Each record below must be retyped exactly, with nothing left out.

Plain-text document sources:
|---|

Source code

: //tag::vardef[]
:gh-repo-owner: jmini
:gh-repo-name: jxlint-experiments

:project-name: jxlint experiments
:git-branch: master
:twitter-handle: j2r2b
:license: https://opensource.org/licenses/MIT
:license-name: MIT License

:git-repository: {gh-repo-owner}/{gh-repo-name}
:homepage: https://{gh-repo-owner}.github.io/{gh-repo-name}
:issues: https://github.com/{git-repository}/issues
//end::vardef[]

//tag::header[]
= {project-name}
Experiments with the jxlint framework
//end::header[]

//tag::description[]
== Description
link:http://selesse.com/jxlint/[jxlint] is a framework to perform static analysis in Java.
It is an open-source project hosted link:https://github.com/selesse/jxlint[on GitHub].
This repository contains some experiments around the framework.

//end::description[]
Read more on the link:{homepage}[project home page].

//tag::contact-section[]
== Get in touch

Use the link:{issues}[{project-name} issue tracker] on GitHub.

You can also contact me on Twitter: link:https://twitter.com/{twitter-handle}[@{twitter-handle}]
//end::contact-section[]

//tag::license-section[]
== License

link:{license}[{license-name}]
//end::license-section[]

|---|

§ **Result for this task**:
Source code

: //tag::vardef[]
:gh-repo-owner: jmini
:gh-repo-name: jxlint-experiments

:project-name: jxlint experiments
:git-branch: master
:twitter-handle: j2r2b
:license: https://opensource.org/licenses/MIT
:license-name: MIT License

:git-repository: {gh-repo-owner}/{gh-repo-name}
:homepage: https://{gh-repo-owner}.github.io/{gh-repo-name}
:issues: https://github.com/{git-repository}/issues
//end::vardef[]

//tag::header[]
= {project-name}
Experiments with the jxlint framework
//end::header[]

//tag::description[]
== Description
link:http://selesse.com/jxlint/[jxlint] is a framework to perform static analysis in Java.
It is an open-source project hosted link:https://github.com/selesse/jxlint[on GitHub].
This repository contains some experiments around the framework.

//end::description[]
Read more on the link:{homepage}[project home page].

//tag::contact-section[]
== Get in touch

Use the link:{issues}[{project-name} issue tracker] on GitHub.

You can also contact me on Twitter: link:https://twitter.com/{twitter-handle}[@{twitter-handle}]
//end::contact-section[]

//tag::license-section[]
== License

link:{license}[{license-name}]
//end::license-section[]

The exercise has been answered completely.